HiPOS Conservative Trade Update

After the close of Thursday only 6 trading days remained until the September 27th expiration date.

The S&P 500 (SPX) Index broke out today to a new all-time high in a post Fed 50 BPS cut reaction. The SPX close of 5713 sits about 17% above, or out-of-the-money, the short 4900 put leg in the current credit spread. Most of the profit has been on an unrealized basis been made in the trade.

So long as the market doesn’t make a very sharp reversal lower, in this final week you shouldn’t expect much change in the value of the position prior to expiration.

Above you can see how far above the 4900-level indicated by the dotted horizonal papaya line and the last trade on the SPX.

Also well positioned above the ZEGA risk curve.

Rather than breaking down into separate sections like we normally do, safe to say you are just rooting for no extreme moves lower in this final week. Instead, we’ll answer some questions we’ve been getting given where the market is.

Would You Roll the HiPOS Trade Early into a New Position?

Really, it’s the question of since most of the profit has been made (on an unrealized basis as nothing is final until it is), would you close it out early and why or why not?

While the remaining value of the spread is low, there is still some remaining value and if we were to close it out early, it would eat into the potential profit. As the trade stands now, there is a very high probability of the rest of that credit being realized at expiration. Put another way, we can’t get out of the trade for nothing.

The other aspect is whether there is a compelling trade to go to early, or one that meets all our rules and is enough of a benefit to foregoing whatever remaining profit that can be still earned.

While we don’t divulge our parameters and rules for entry, we didn’t believe there was a compelling enough trade that warranted closing out our existing one early.

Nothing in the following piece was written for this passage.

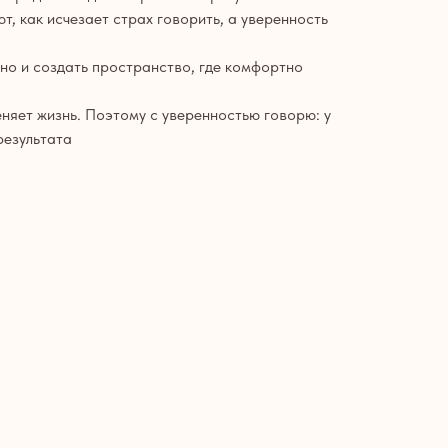
т, как исчезает страх говорить, а уверенность
 но и создать пространство, где комфортно
еняет жизнь. Поэтому с уверенностью говорю: у
результата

That may change, but that is the quick answer.

Will The Next Trade Likely Be on the Call Side or Put Side?

We normally say that each time the trading team is running the calculus on our rules for entry, credit spreads on both the call and put side are evaluated.

The call side also has some additional parameters we look at around all-time highs that may or may not come into play. The resulting position will be what the team feels is the best reward vs risk for you and your clients. Often the put side qualifies while the call side does not. Long time followers of HiPOS are used to put spreads being established more often than the call side.

If we make any adjustments or once a new trade is put on, we’ll come back with an update.